[RECORDS]

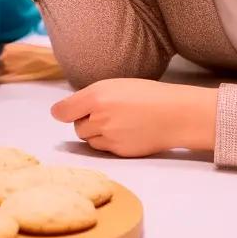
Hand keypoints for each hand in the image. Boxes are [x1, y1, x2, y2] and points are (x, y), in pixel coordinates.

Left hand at [51, 78, 217, 156]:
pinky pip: (104, 149)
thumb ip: (87, 97)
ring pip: (89, 140)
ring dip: (96, 133)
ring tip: (116, 122)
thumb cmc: (145, 94)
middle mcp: (100, 119)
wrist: (175, 114)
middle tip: (103, 113)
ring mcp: (110, 138)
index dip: (62, 112)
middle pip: (77, 127)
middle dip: (85, 122)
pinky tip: (125, 132)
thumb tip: (61, 112)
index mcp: (96, 97)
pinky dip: (108, 143)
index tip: (63, 113)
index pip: (63, 111)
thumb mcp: (113, 85)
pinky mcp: (120, 152)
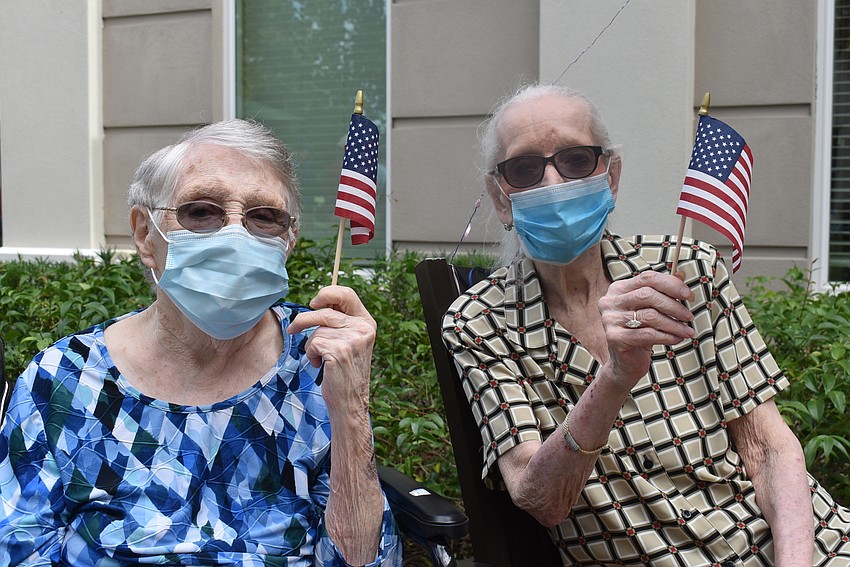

[/RECORDS]

GOAL OF THE EXERCISE:
From the line that holds "middle mcp: (100, 119)" to the last line of the records, please copy each line exactly and nothing else. Pictures stay out.

FINISHED TASK:
middle mcp: (100, 119)
wrist: (175, 114)
middle tip: (103, 113)
ring mcp: (110, 138)
index dip: (62, 112)
middle pip: (77, 127)
middle dip: (85, 122)
pinky tip: (125, 132)
thumb tip: (61, 112)
index mcp: (96, 97)
pinky dip: (108, 143)
index tip: (63, 113)
index pip: (63, 111)
thumb mcp: (113, 85)
pinky mcp: (120, 152)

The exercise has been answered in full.